**Material to process:**

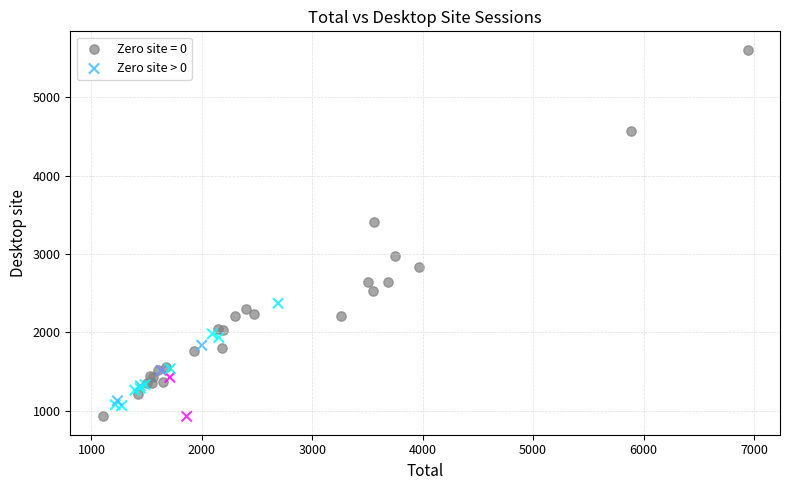

Which series has the largest Y range (max minus min)?

Zero site = 0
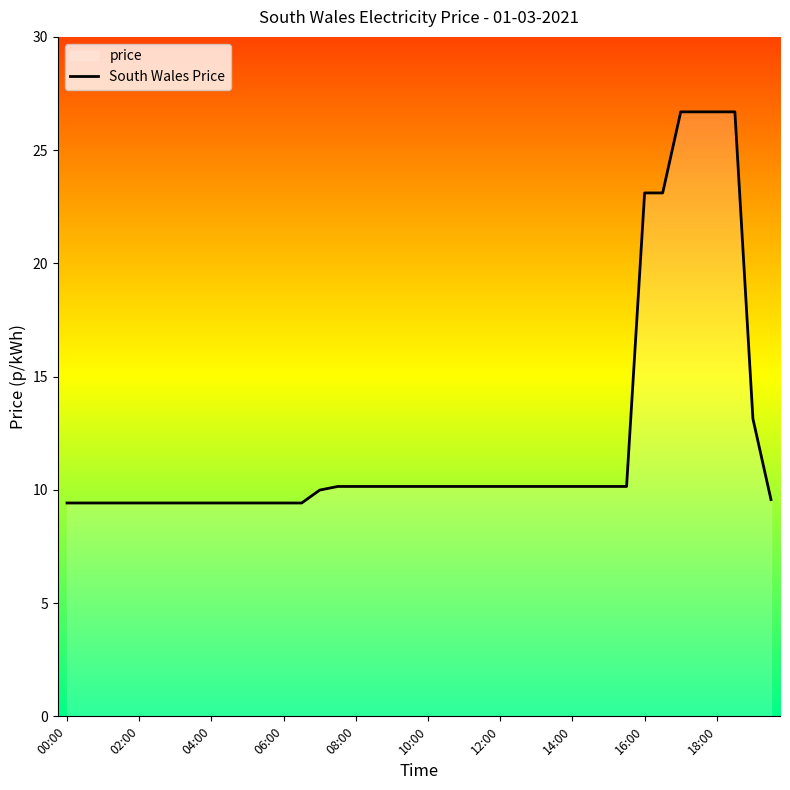

The chart shows a value of 9.4 at 00:00. True or false?

True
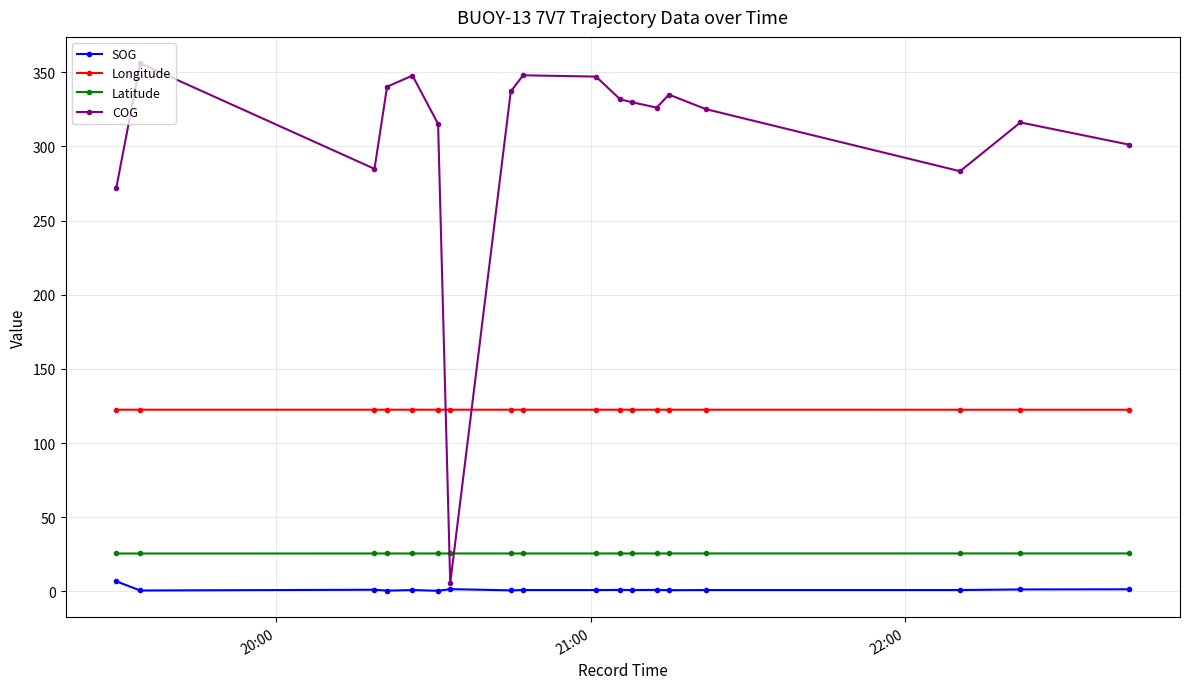

True or false: COG has more than 2 points higher than both neighbors.

True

**Activity:**
Copy out all the rows above word for word, leaving out the pictures.

**Answer to the problem:**
Which series has the largest Y range (max minus min)?

Zero site = 0

The chart shows a value of 9.4 at 00:00. True or false?

True

True or false: COG has more than 2 points higher than both neighbors.

True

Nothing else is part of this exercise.